Ground stop: dozens of parked Boeing 737 aircraft at Stansted, Ryanair's main base (Simon Calder)
Ground stop: dozens of parked Boeing 737 aircraft at Stansted, Ryanair's main base (Simon Calder)

Europe’s biggest budget airline has seen forward bookings collapse by 90 per cent because of a lack of confidence among passengers, its chief executive has said.

Ryanair’s boss, Michael O’Leary, told Robert Peston on ITV: “We operated about 50 per cent of our schedule through August, September, we expect to operate only about 40 per cent of our schedule in October, and at the moment November and December look like they’re booking at about 10 per cent of normal levels.

“That’s a number that’s repeated across most of the airline industry.

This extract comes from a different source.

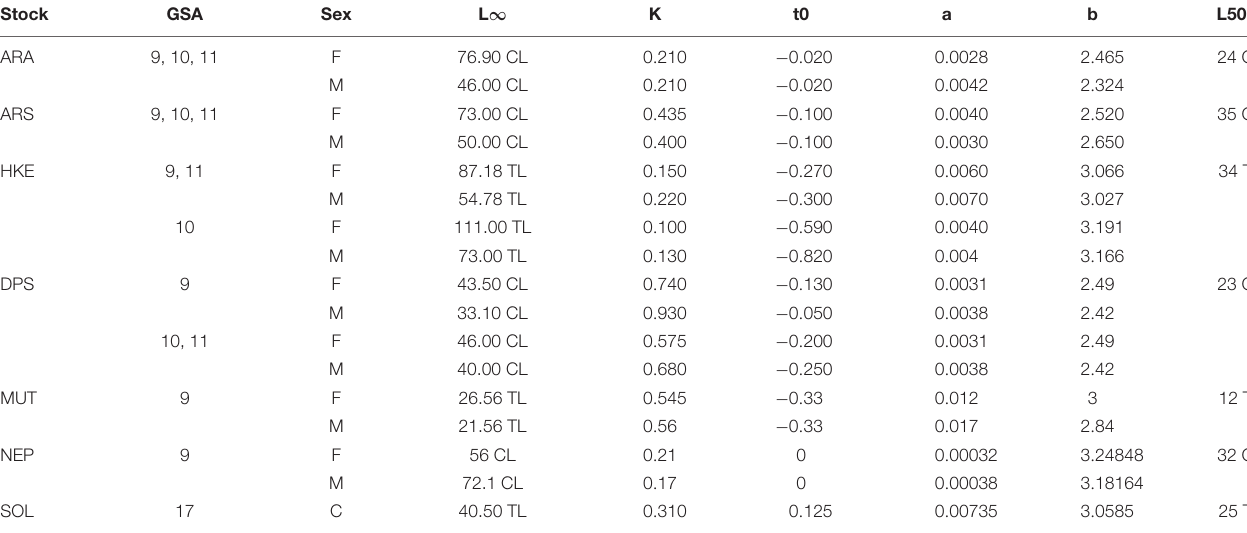
TABLE 1 | Main biological parameters for the 7 stocks Blue and red shrimp (ARA), Giant red shrimp (ARS), Deep-water rose shrimp (DPS) and European hake (HKE) in the FAO GSAs 9,10 and 11, Red mullet (MUT) and Norway lobster (NEP) in FAO GSA 9 and Common sole (SOL) in FAO GSA 17. Stock GSA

“We have never seen such awful forward bookings.”

Mr O’Leary criticised the Department for Transport (DfT) policy of adding and subtracting countries from the “no-go” list each Thursday.

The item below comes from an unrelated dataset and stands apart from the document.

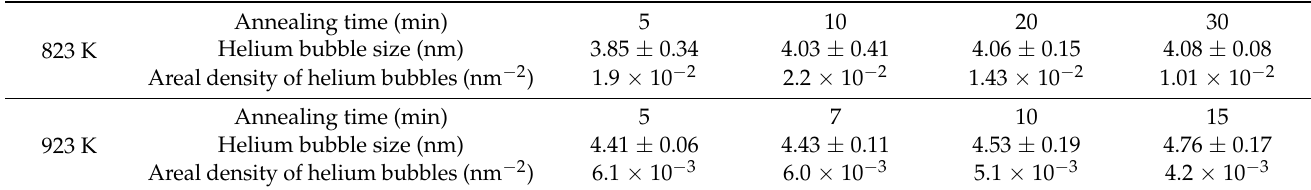
Table 1. The size of helium bubbles under different annealing times at 823 K and 923 K.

“If we stick to the current UK scheme where the government adds Portugal one week, takes it off the next week, adds Greece, takes it off, nobody – businesspeople, people going away for weekends – can make any bookings with confidence, without having their plans disrupted.

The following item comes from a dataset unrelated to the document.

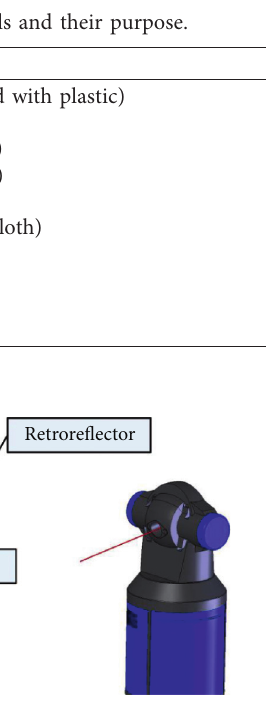
Figure 1: Laser tracker system [6].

“The British government doesn’t have any competence, let alone confidence.

“Flying is safe, but governments must create an environment where people can make these bookings with some degree of confidence.”

The Ryanair chief executive urged the UK to adopt a European Union plan to classify locations according to risk and permit travel between most locations.

“We need this done on a regional basis, not a national basis,” said Mr O’Leary.

“Most of the Covid cases are taking place in built-up cities, not in tourism destinations.

“So fine, you can’t go to Lisbon because the Covid rates are high in Lisbon, but you can still go to Faro because in the Algarve the rates are low.”

The Independent has asked the DfT for a response.

The Ryanair boss also said he would keep the bonus worth over £400,000 that he was awarded earlier this month – saying it was for the financial year ending in March 2020, which was highly profitable. But, he said: “I have taken a 75 per cent pay cut.”

Later today, the DfT is expected to add Denmark and Iceland to the list of countries from which travellers must quarantine, following surges in new infections in both countries.